The next day, Isouf appeared in the streets clothed as a Christian. At this, the whole city was astonished. He was taken and carried before the Duana, that is, the Tribunal [the governing body of Algiers]. They asked him why he had changed the habit of his religion. He resolutely answered that he was a Christian, a priest, and of a religious order, and that he would die a Christian. And as to what had passed [his conversion to Islam], he proclaimed that he had done it by the suggestion of the devil. Upon this answer, the Judges thought fit to order him to be cudgeled on the soles of the feet, to drive those scruples out of his mind.

That sentence was executed, but to no purpose, for he preserved and said he would die a Christian.

They then threatened him with death, but seeing at last that all their menaces prevailed not upon him, they condemned him to be burnt alive with a gentle fire. The Sauses (the Officers of Justice) led him out through the Baboloet-Gate and got an anchor. Having set it with the teeth into the ground, they bound Father Joseph to it. He made the best advantage he could of the short remainder of his life; for he begged pardon of God, and of the Christians, who were present in great numbers, exhorting them to continue constant in the Christian faith.

In the meantime, wood was brought, which was set at a five-foot distance all about him. Being set on fire, the flame augmented the courage of that holy martyr, who louder and louder begged forgiveness of God for the scandal he had given to the Christians, exhorting them to persevere in the Christian religion. At last, smothered by the smoke, he succumbed, leaving to all the Christian slaves an example of a true Religious man, and a most penitent Christian.

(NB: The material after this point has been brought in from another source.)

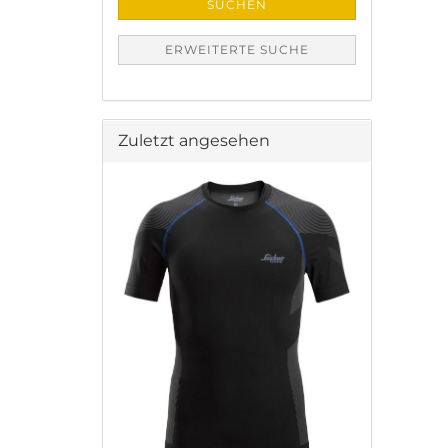
SUCHEN
ERWEITERTE SUCHE
Zuletzt angesehen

For those who may be interested…

This excerpts can be found in “Relation Thirty-Two: Of a Religious Man, a Slave at Algiers, who out of weakness renounced the Christian Religion, and afterwards repenting, suffered Martyrdom,” in the seventeenth century English translation of d’Aranda’s Relation, titled The history of Algiers and it’s slavery with many remarkable particularities of Africk / written by the Sieur Emanuel D’Aranda, sometime a slave there; English’d by John Davies, pp. 196-200.

As usual, I have edited the original seventeenth century text to make it more easily readable.